We continued to hunt until quitting time and did hear a few more gobbles, but nothing workable. We took the next 5 days off and came back in there on Friday 4/30. We left even earlier this time as Zach got a flat tire the night before and I had to go pick him up at his house, which is about 20 minutes the wrong direct. I pulled out at 1:30a that day.

Back to the faithful ridge, but this time it was windy. Friday was the first pretty day after two days of tons of rain, and I knew there was a chance of wind, but didn’t expect 15-20mph winds. It was noisy before daylight and near impossible to hear very far away. As we walked through the low gap and started up into the area where we got into the birds during the opener I switched to my glass pot call because I didn’t think my diaphragm was loud enough to get a good roost gobble.
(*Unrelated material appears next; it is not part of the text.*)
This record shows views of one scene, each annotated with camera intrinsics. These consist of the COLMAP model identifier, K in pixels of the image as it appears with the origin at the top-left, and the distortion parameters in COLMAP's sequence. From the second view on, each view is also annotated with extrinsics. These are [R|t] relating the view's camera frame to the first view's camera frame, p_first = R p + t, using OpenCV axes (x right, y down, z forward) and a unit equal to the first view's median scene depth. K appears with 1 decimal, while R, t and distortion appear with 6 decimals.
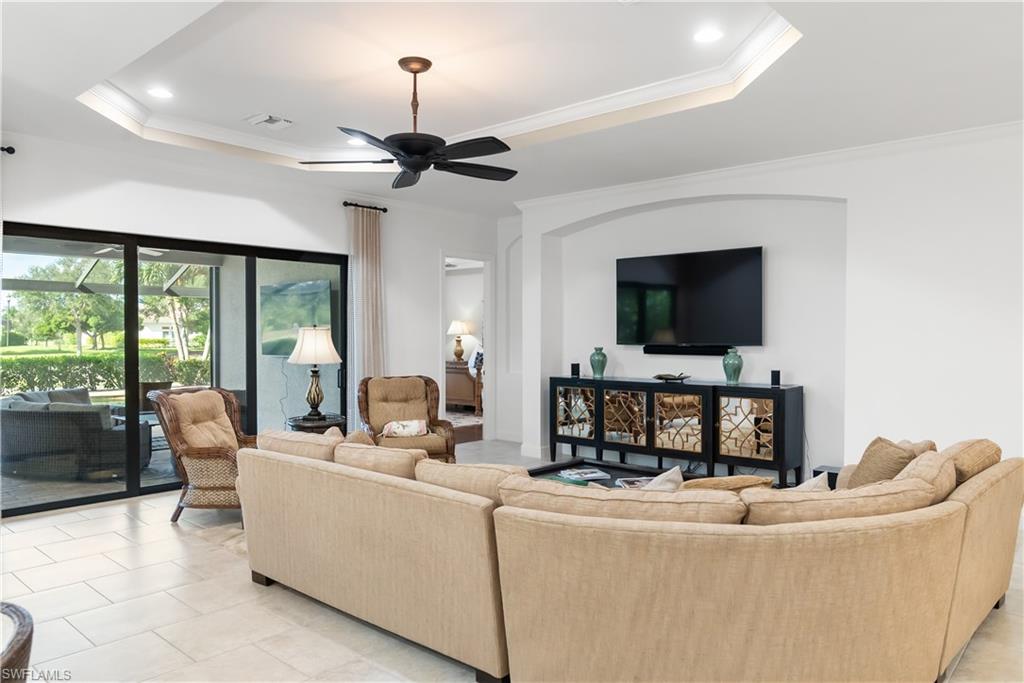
lens RADIAL K [[706.7, 0, 511.8], [0, 706.7, 343.3], [0, 0, 1]] dist [-0.018087, 0.014003]
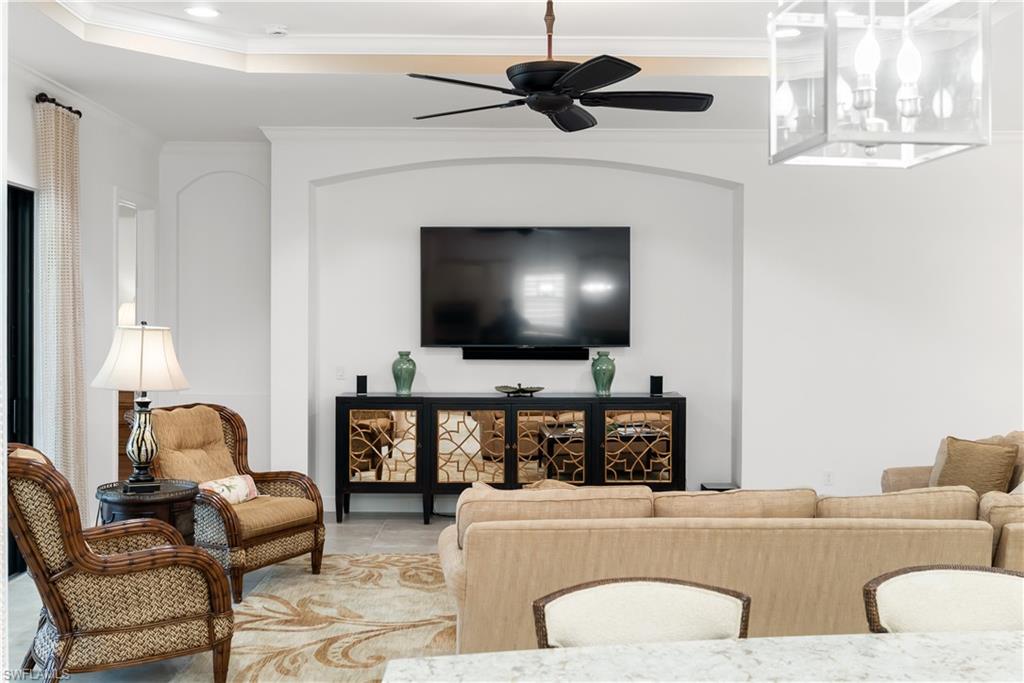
lens RADIAL K [[1101.4, 0, 512.9], [0, 1101.4, 333.6], [0, 0, 1]] dist [-0.011934, 0.000000]
pose [[0.738456, -0.005391, 0.674280, -0.590691], [0.005561, 0.999983, 0.001905, -0.014733], [-0.674279, 0.002343, 0.738473, 0.132432]]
Just after 6am and on my first sequence we got an answer down over the ridge from us, only about 100-200 yards away.

We quickly set up and within a few minutes we heard a bird fly down. And it started yelping at us. So I switched back to my diaphragm and we pointed that direct. I let this hen have it, yelping and cutting and trying to be as disrespectful as I possibly could, and she loved it. And so did the TRIO of gobblers following her. Just before she came into sight I aggressively cut her off and these three gobbler went bananas. It was AWESOME.
She jumped up on a log 15 yards directly in front of Zach and he was STUCK. That bird had him pinned down. The three musketeers skirted around her to our left and went behind a huge tree with some thick low growth at the base, so I swung their way and the moment a head popped out I let my 870 sing and she nailed the first note.
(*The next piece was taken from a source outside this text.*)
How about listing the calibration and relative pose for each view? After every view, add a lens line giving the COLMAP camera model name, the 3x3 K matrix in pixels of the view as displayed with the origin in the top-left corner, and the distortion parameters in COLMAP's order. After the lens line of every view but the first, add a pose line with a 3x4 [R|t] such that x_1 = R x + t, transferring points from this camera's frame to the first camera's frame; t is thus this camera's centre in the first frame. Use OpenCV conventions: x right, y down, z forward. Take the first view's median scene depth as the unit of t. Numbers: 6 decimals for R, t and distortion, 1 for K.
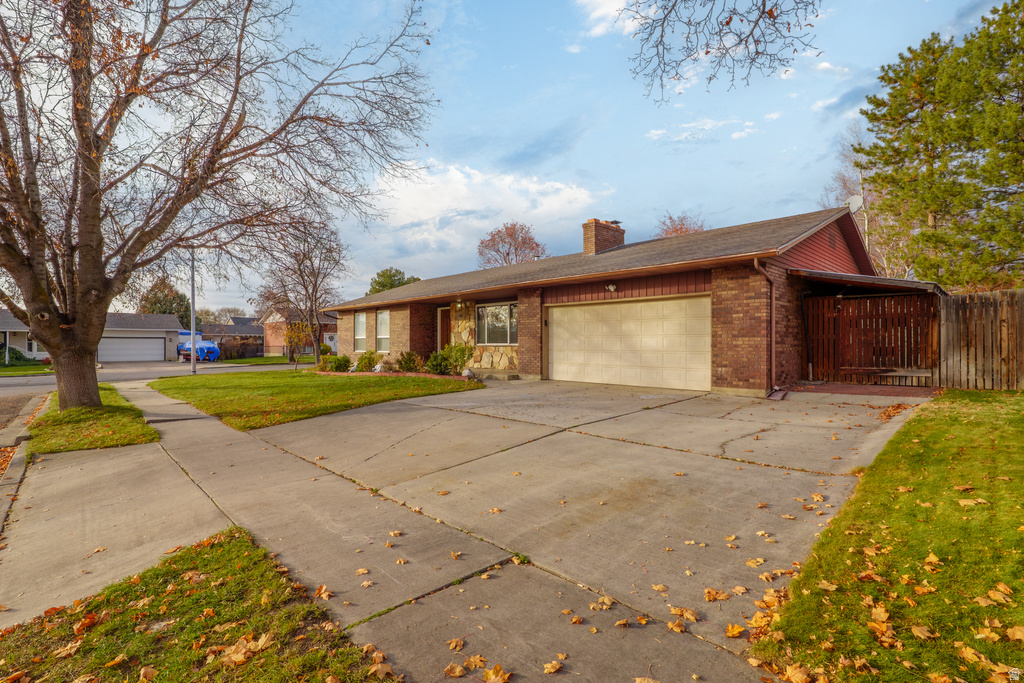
lens RADIAL K [[462.6, 0, 512.0], [0, 462.6, 341.5], [0, 0, 1]] dist [-0.002782, -0.000274]
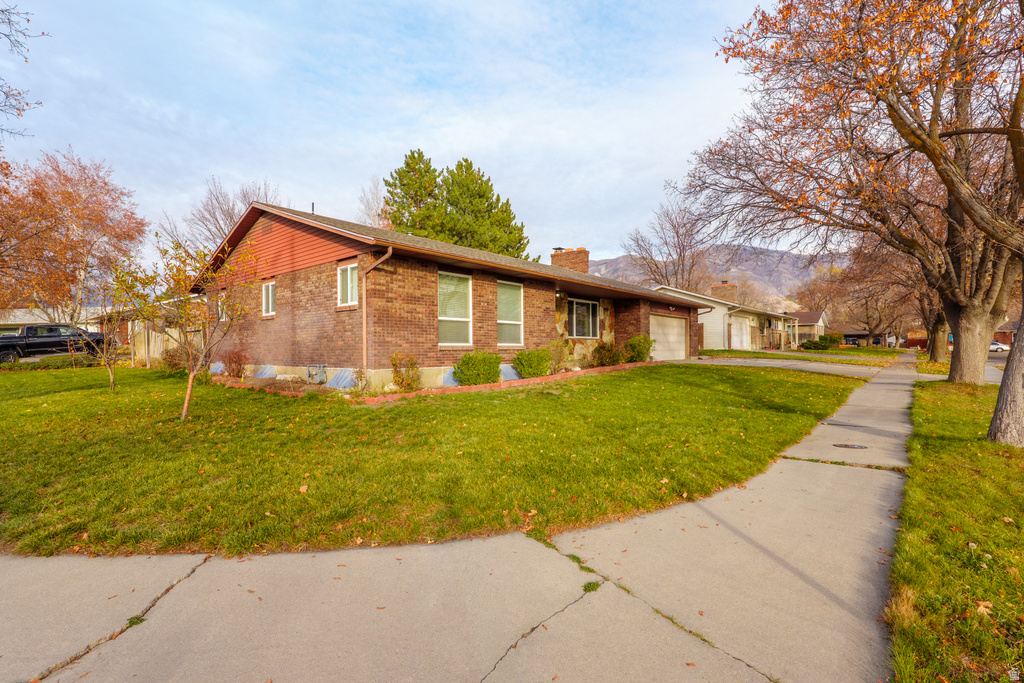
lens RADIAL K [[462.6, 0, 512.0], [0, 462.6, 341.5], [0, 0, 1]] dist [-0.002782, -0.000274]
pose [[-0.059812, 0.016575, 0.998072, -1.055923], [-0.001659, 0.999859, -0.016704, 0.031256], [-0.998208, -0.002655, -0.059777, 1.174038]]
During the roar of that gun and initial chaos of birds reacting is when Zach should have quickly turned too, but he didn’t. The other two toms went another 90 degrees to our left and stood there looking around. I quickly started clucking and purring and doing all I could to calm them down and they stuck around for another 2 to 3 minutes. But they were not interested in coming any closer. My bird eventually started to beat its wings on the ground and then they took off.
All this action was before 6:40am. We had an awesome morning together. We came back on Saturday 5/1 and got into another bird but could not get it to commit.
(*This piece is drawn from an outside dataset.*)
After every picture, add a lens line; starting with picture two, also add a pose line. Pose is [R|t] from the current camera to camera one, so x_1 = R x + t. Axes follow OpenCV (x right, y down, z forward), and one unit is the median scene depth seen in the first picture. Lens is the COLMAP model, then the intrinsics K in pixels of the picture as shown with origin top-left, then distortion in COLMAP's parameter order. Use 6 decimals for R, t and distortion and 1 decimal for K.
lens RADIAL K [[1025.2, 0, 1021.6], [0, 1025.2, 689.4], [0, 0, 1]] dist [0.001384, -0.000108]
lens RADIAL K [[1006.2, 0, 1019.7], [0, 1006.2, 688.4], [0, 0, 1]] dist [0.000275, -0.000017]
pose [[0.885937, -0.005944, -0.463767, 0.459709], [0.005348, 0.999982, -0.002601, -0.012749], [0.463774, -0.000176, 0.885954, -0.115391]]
And yes, I was wearing my lucky turkey socks that have been on my feet during my last 4 harvests .. why change it up?


----------



## fireline (Jun 14, 2007)

Shooting a bird on public ground is not a easy task, congratulations


----------



## joekacz (Sep 11, 2013)

You and your friend had a very successful hunt whether you both tagged or not. With all of the excitement and anticipation going on for that period your adrenaline had to be flowing a100mph! Now that’s turkey hunting!! Congrats!


----------



## CalebBone (Aug 29, 2015)

Thanks y’all. 

And yes, joekacz. Sure do love the adrenaline that comes with gobbling birds - hard to beat!


----------